• Accueil
  • 4e dimanche du temps ordinaire, année B
samedi 28 janvier 2012

4e dimanche du temps ordinaire, année B

« Que nous veux-tu, Jésus de Nazareth ? Es-tu venu pour nous perdre ? Je sais fort bien qui tu es : le Saint, le Saint de Dieu. »

Dt. 18, 15-20 Ps. 94 1 Co. 7, 32-35 Mc. 1, 21-28

« Que nous veux-tu, Jésus de Nazareth ? Es-tu venu pour nous perdre ? Je sais fort bien qui tu es : le Saint, le Saint de Dieu. »

« Jésus, accompagné de ses disciples, arrive à Capharnaüm. Aussitôt, le jour du sabbat, il se rendit à la synagogue, et là, il enseignait. » On était frappé par son enseignement, car il enseignait en homme qui a autorité, et non pas comme les scribes." Jésus dans la synagogue de Capharnaüm enseigne avec autorité. Il y a dans l’assistance un homme tourmenté par un esprit mauvais qui se met à crier : « Que nous veux-tu, Jésus de Nazareth ; Es-tu venu pour nous perdre. » L’humanité sous le joug d’un monde d’iniquité ne reconnaît plus ce joug. Il faut faire advenir la vie de Dieu pour sortir de cet esclavage et se purifier. Le combat spirituel dans lequel nous sommes engagés est rude mais la lumière pointe à l’horizon avec Jésus le Sauveur du monde.

« Il y avait dans leur synagogue un homme tourmenté par un esprit mauvais, qui se mit à crier : « Que nous veux-tu, Jésus de Nazareth ? Es-tu venu pour nous perdre ? Je sais fort bien qui tu es : le Saint, le Saint de Dieu. » Jésus l’interpella vivement : « Silence ! Sors de cet homme. » L’esprit mauvais le secoua avec violence et sortit de lui en poussant un grand cri.«  Cet homme tourmenté par un esprit mauvais crie : »Que nous veux-tu, Jésus de Nazareth ? Es-tu venu pour nous perdre.« C’est au pluriel, comme s’il y avait une connivence entre cet homme et l’esprit mauvais qui lui fait dire »nous." Les deux sont confondus ! Est manifesté ainsi l’esclavage de cet homme. Qui parle ? l’esprit mauvais ? l’homme esclave de l’esprit mauvais ? La violence exprime cette difficulté la rendant manifeste : « L’esprit mauvais le secoua avec violence et sortit de lui en poussant un grand cri. »
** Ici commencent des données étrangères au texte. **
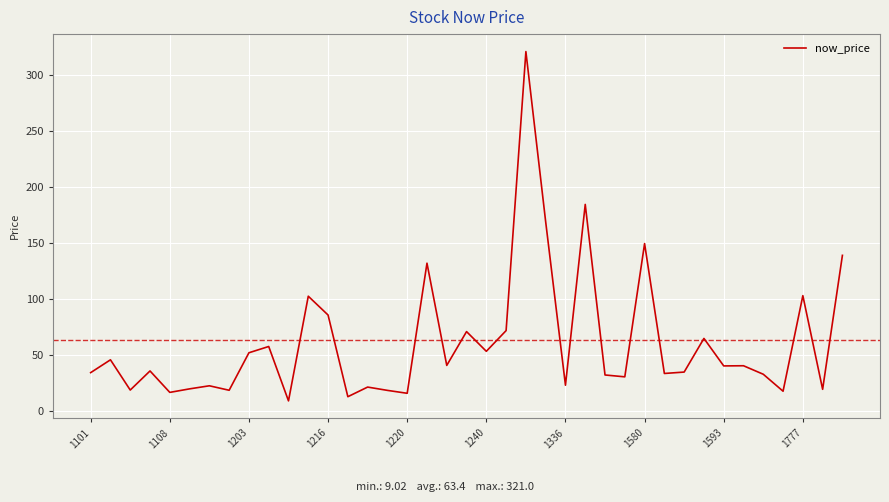

What is the maximum value shown in the chart?

321.0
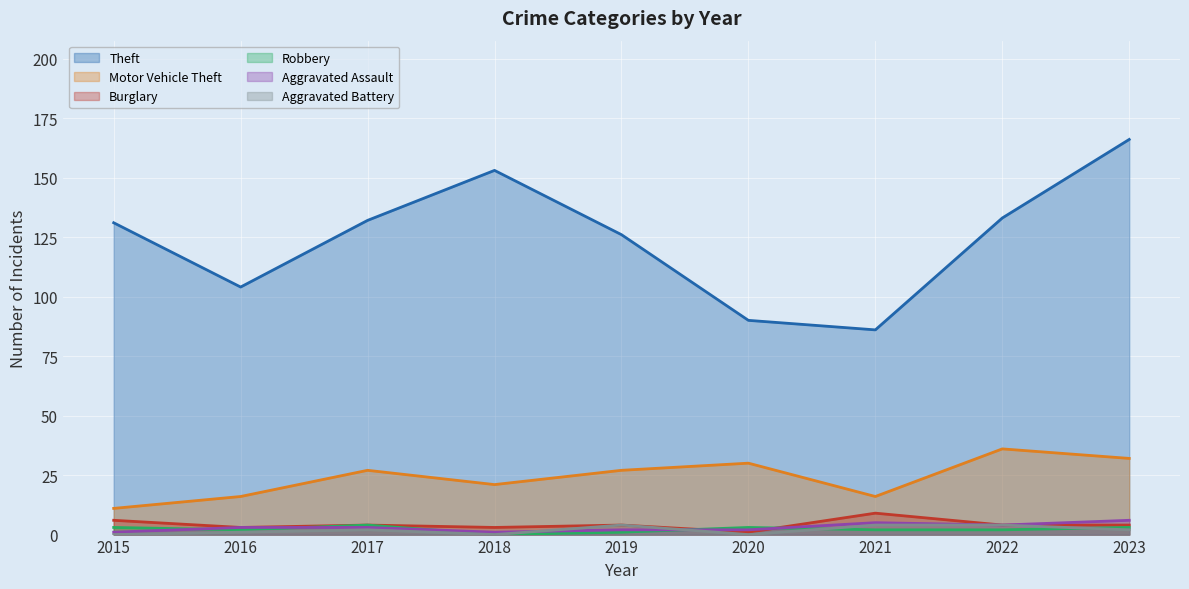

Which has a higher value, 2015 or 2023?

2023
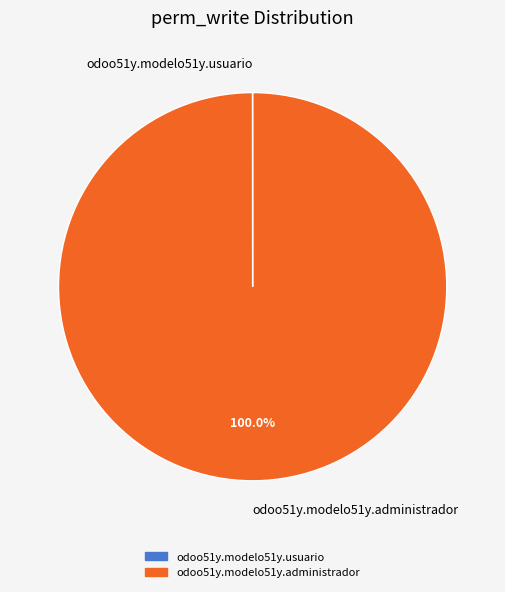

What is the majority slice?

odoo51y.modelo51y.administrador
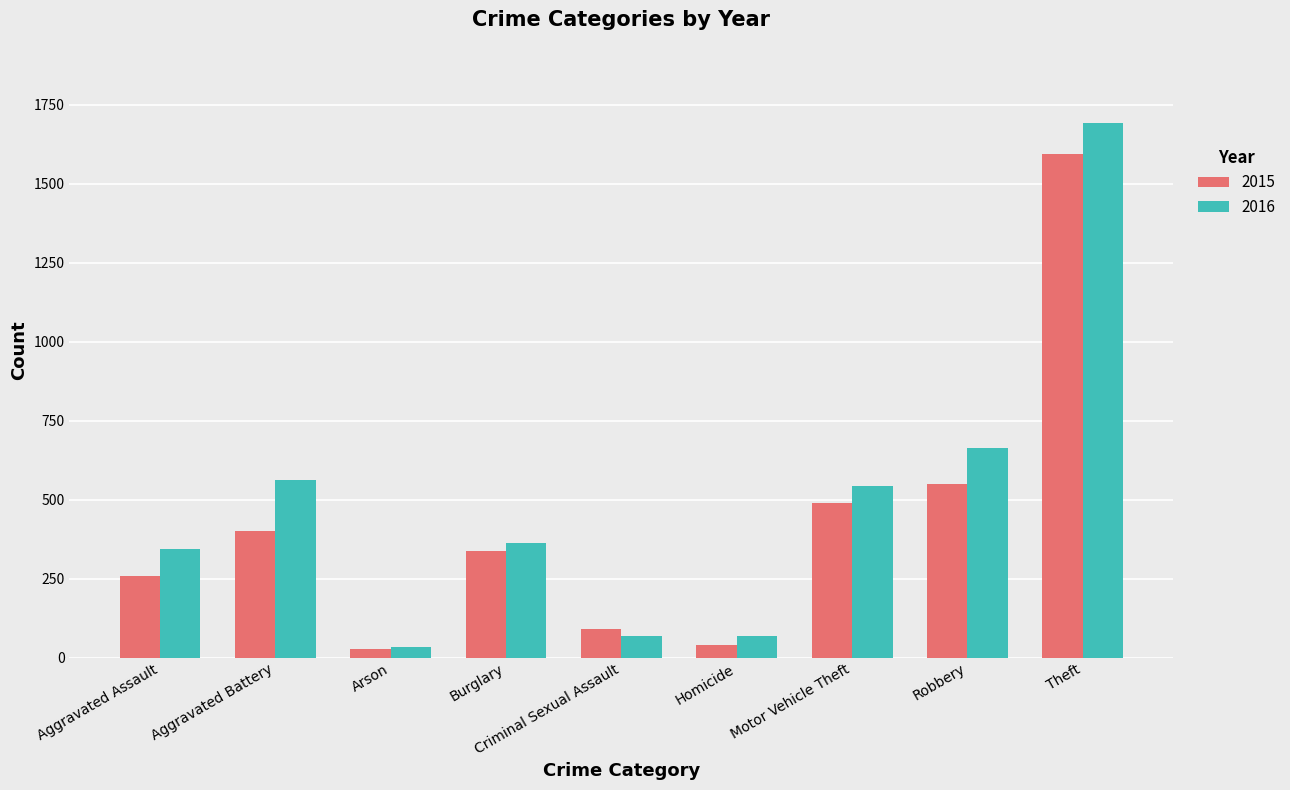

The value of 2015 at Burglary is 337. True or false?

True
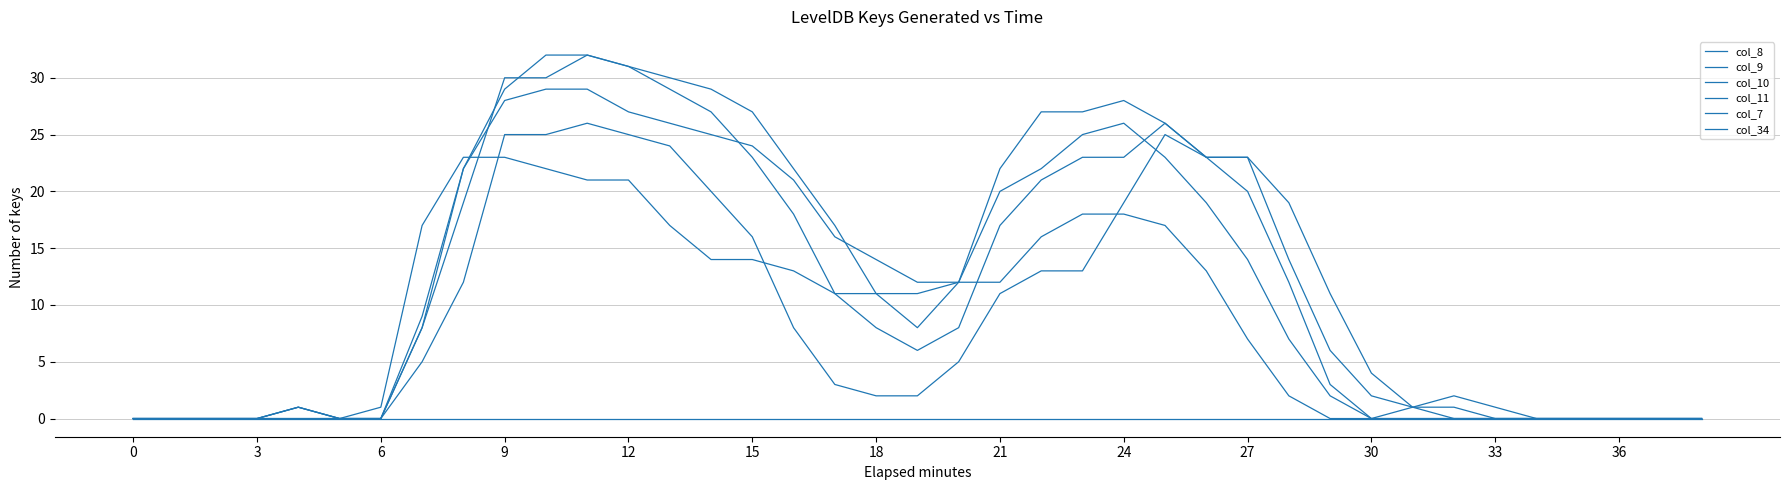

At which label is col_8 closest to 14?

18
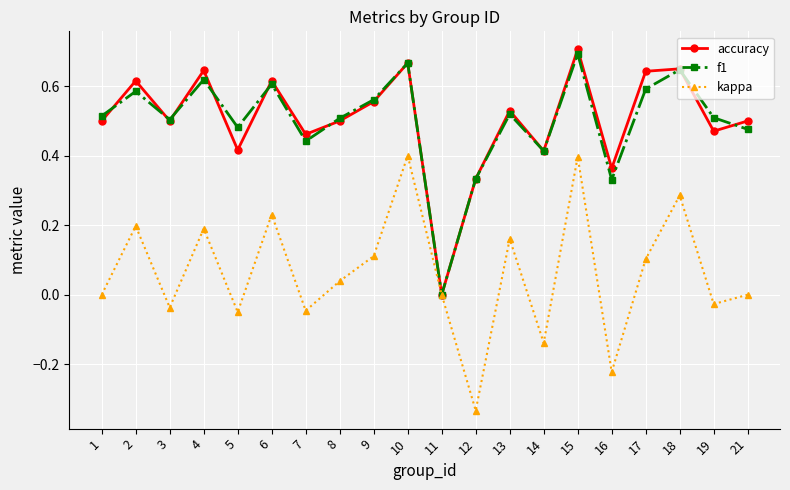

At 5, list the series in order from smallest to largest.

kappa, accuracy, f1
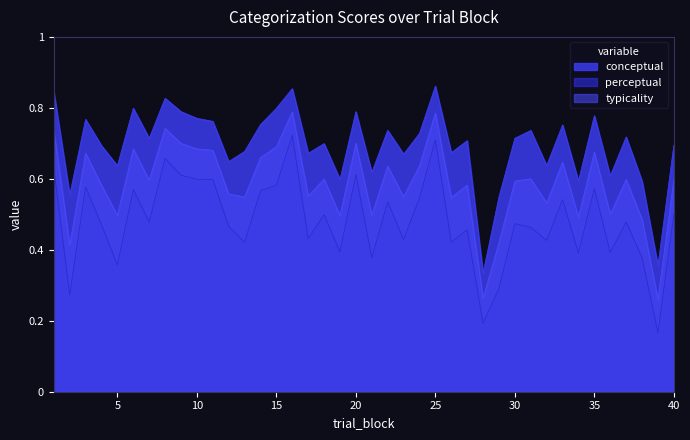

Where is the first local minimum for conceptual?

2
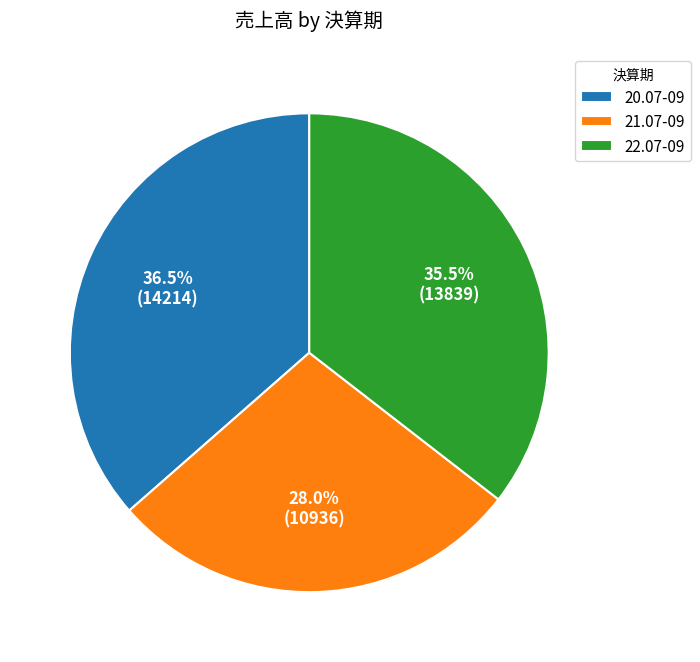

How many segments does this pie chart have?

3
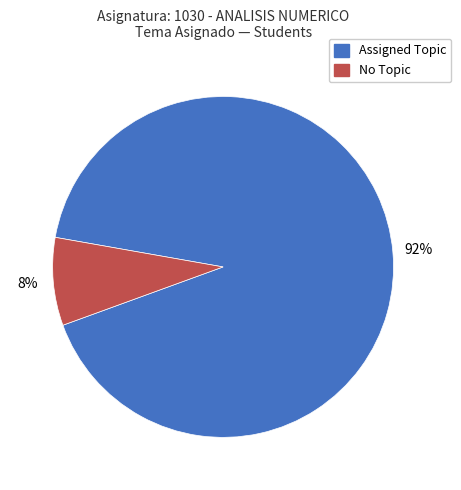

Is there a majority slice in this chart?

Yes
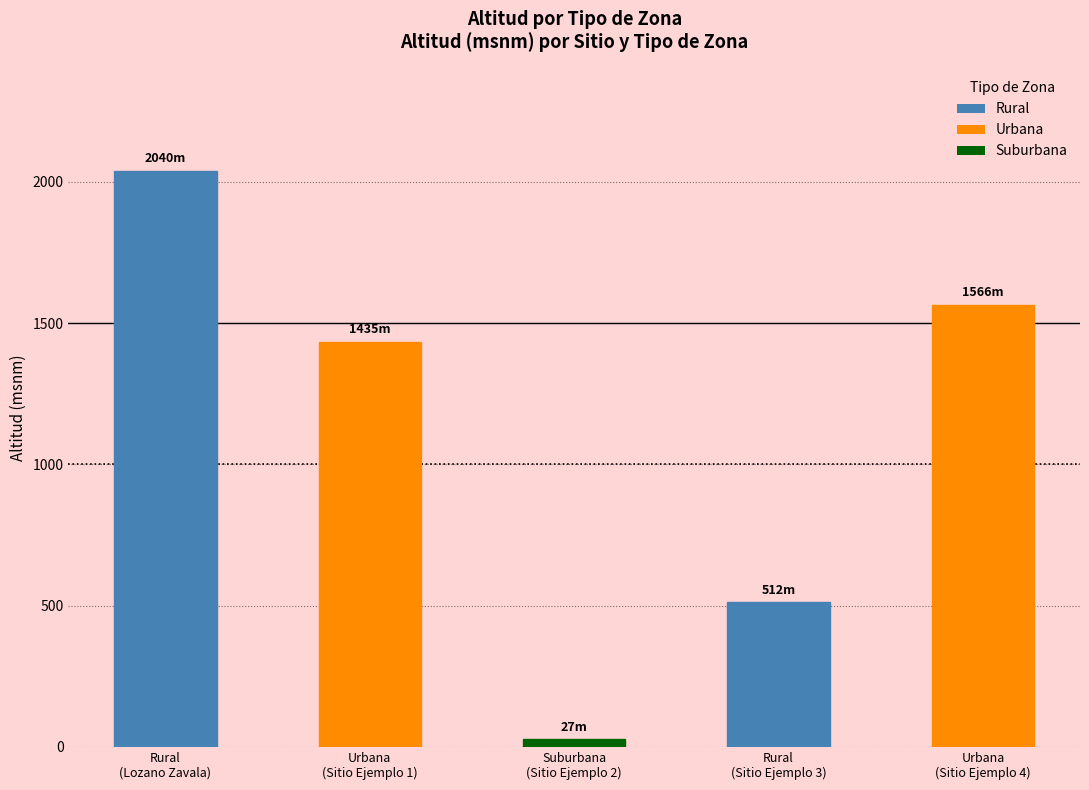

The chart shows a value of 1566.0 at Urbana
(Sitio Ejemplo 4). True or false?

True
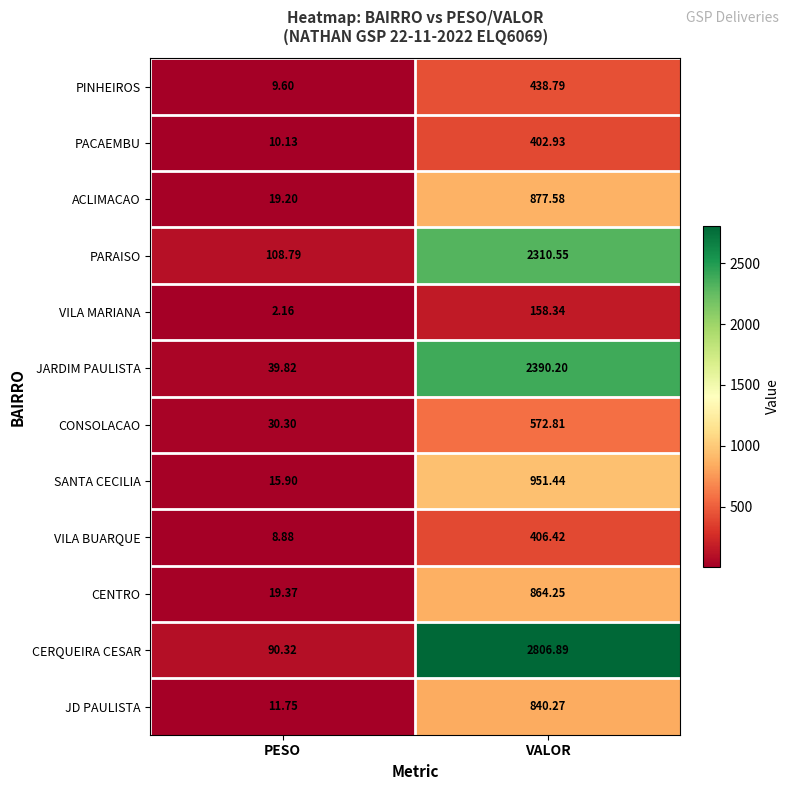

Which label corresponds to the largest value in the chart?

VALOR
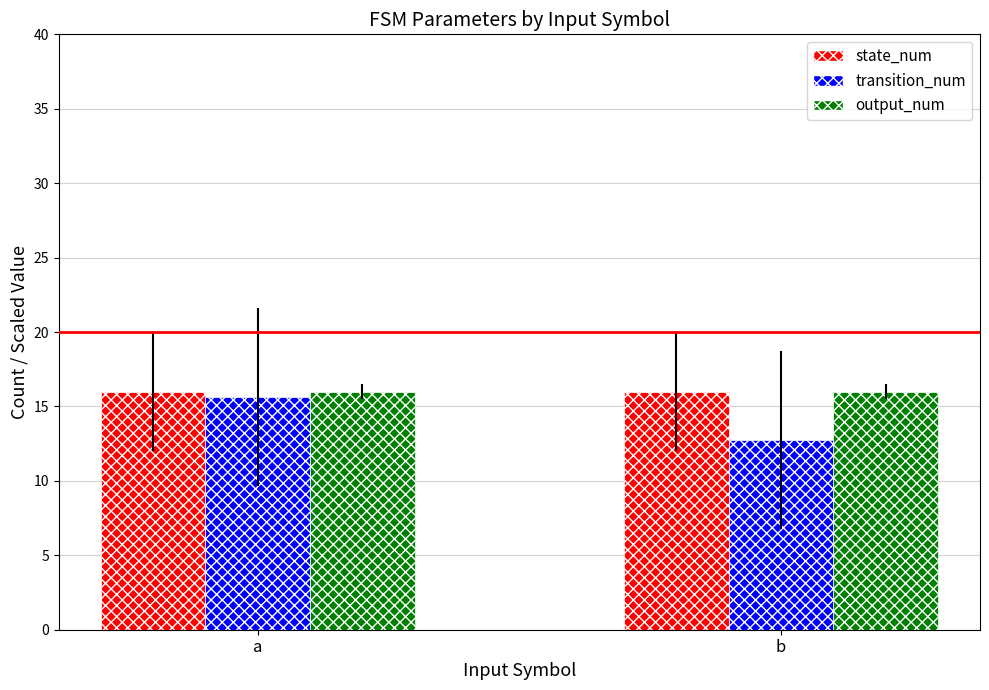

How many bars are there in total?

6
« Saisis de frayeur, tous s’interrogeaient : « Qu’est-ce que cela veut dire ? Voilà un enseignement nouveau, proclamé avec autorité ! Il commande même aux esprits mauvais, et ils lui obéissent. » Dès lors, sa renommée se répandit dans toute la région de la Galilée. » La profondeur de l’esclavage de l’humanité est telle qu’il nous faut un Sauveur. Jésus est ce Sauveur au milieu de ses frères qui interpelle vivement cet homme mu par le menteur : « Silence, sors de cet homme. » Jésus fait la lumière en cet homme, il fait advenir en lui la liberté et l’amour. A la suite de Jésus, nous prions pour la libération du monde. Nous connaissons la grandeur et la beauté de notre baptême. Nous avons été soustraits au monde d’iniquité dans lequel nous vivions. Comme Moïse qui intercède sur la montagne pour son peuple, nous voulons tenir dans la prière, pour que le règne de l’amour de Dieu se manifeste encore. Au milieu de vous, parmi vos frères, le Seigneur votre Dieu fera lever un prophète comme moi, et vous l’écouterez.

Nous demandons la grâce de la prière et d’adoration pour avoir pour tout homme une vraie charité.